Sergii Golovatiuk (sgolovatiuk) wrote on 2015-08-31:

RCA indicates that partition for mysql became full

root@node-4:/var/lib/mysql# df -h /var/lib/mysql
Filesystem Size Used Avail Use% Mounted on
/dev/mapper/mysql-root 9.8G 9.3G 4.0K 100% /var/lib/mysql

Further analysis indicated that most of space was filled up by mysql-bin

root@node-4:/var/lib/mysql# du -k mysql-bin.* | awk '{total=total+$1} END {print total/(1024 * 1024)"GB"}'
5.15004GB

Sergii Golovatiuk (sgolovatiuk) on 2015-08-31

Changed in mos:
status:	In Progress → Invalid

Revision history for this message

Sergii Golovatiuk (sgolovatiuk) wrote on 2015-08-31:

https://github.com/stackforge/fuel-library/blob/master/deployment/puppet/mysql/templates/my.cnf.erb#L52 is already in config. I would raise the minimum from 10GB to 15GB.

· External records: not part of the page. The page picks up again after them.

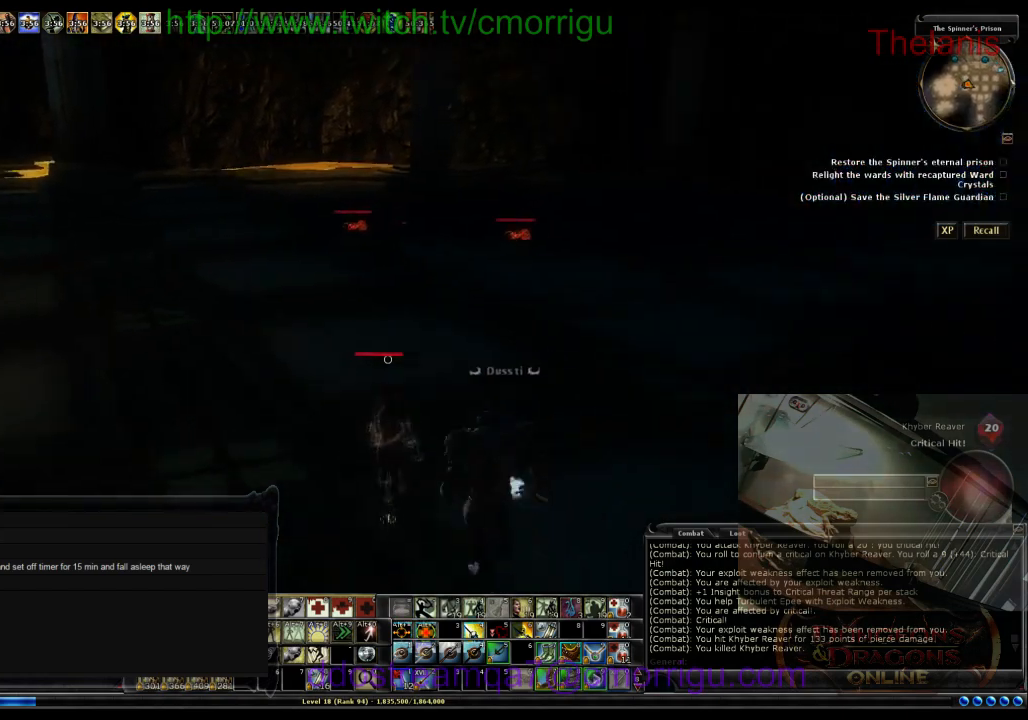
{"keys": ["w"], "events": []}
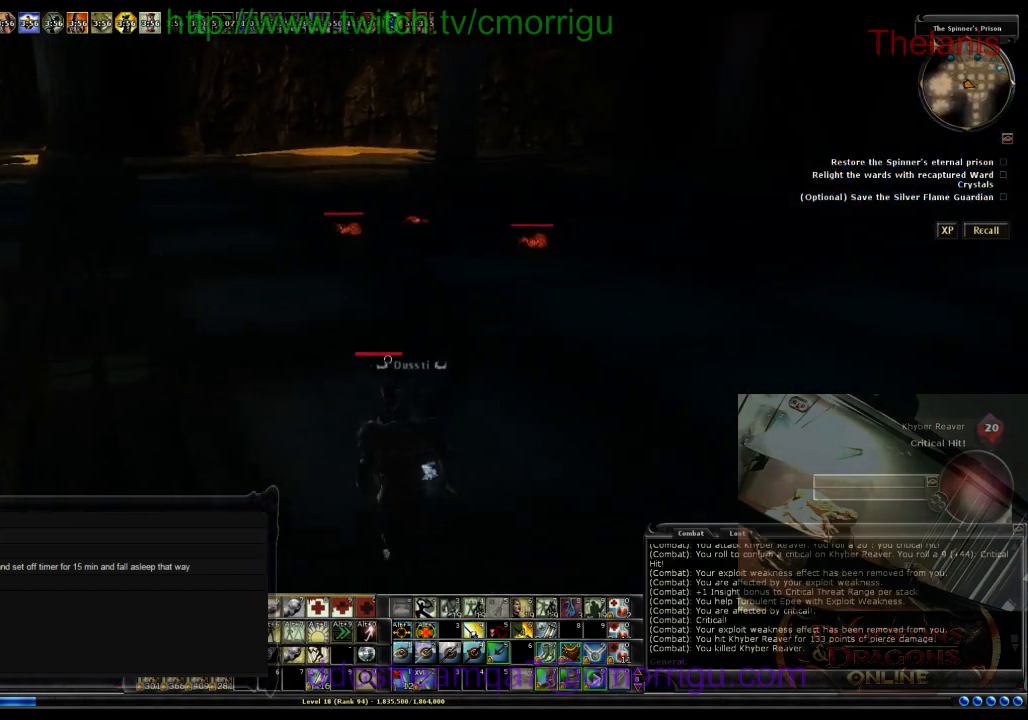
{"keys": ["w"], "events": []}
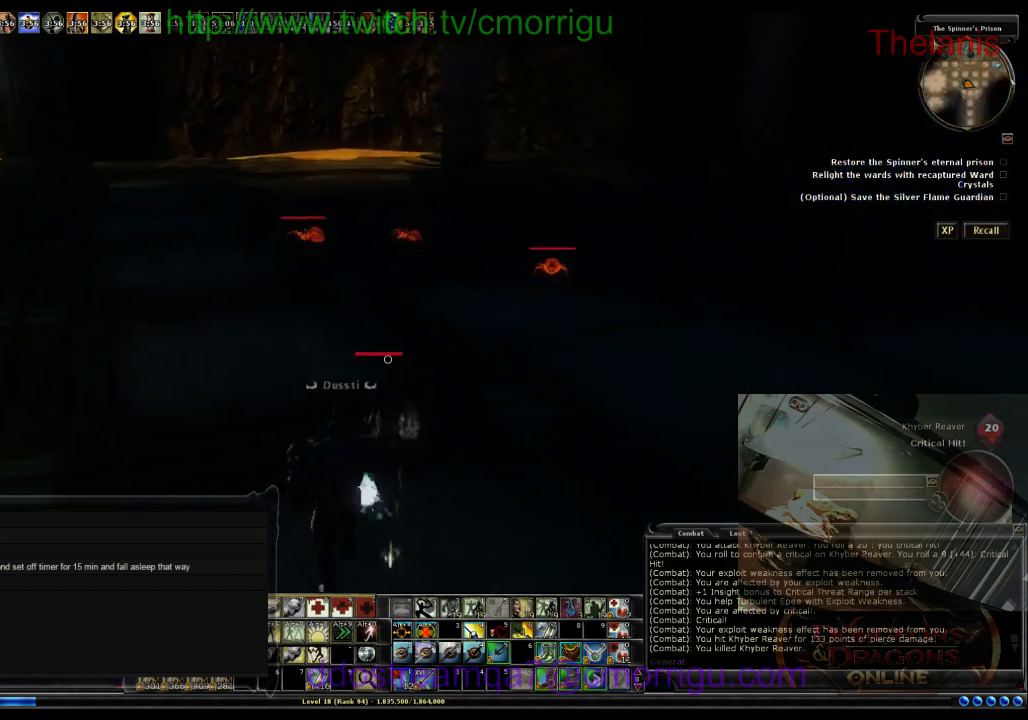
{"keys": ["w"], "events": []}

Sergii Golovatiuk (sgolovatiuk) on 2015-08-31

Changed in mos:
status:	Invalid → Fix Committed
status:	Fix Committed → In Progress

Revision history for this message

Timur Nurlygayanov (tnurlygayanov) wrote on 2015-09-01:

Fix is on review:
https://review.openstack.org/#/c/218921

Sergii Golovatiuk (sgolovatiuk) on 2015-09-02

Changed in mos:
status:	In Progress → Fix Committed

Revision history for this message

Timur Nurlygayanov (tnurlygayanov) wrote on 2015-09-03:

Fix verified on MOS 7.0 ISO #265, now we have 20Gb for MySQL partition, so, we will have more time before cluster will die.
Also it is possible to configure disks partitions manually.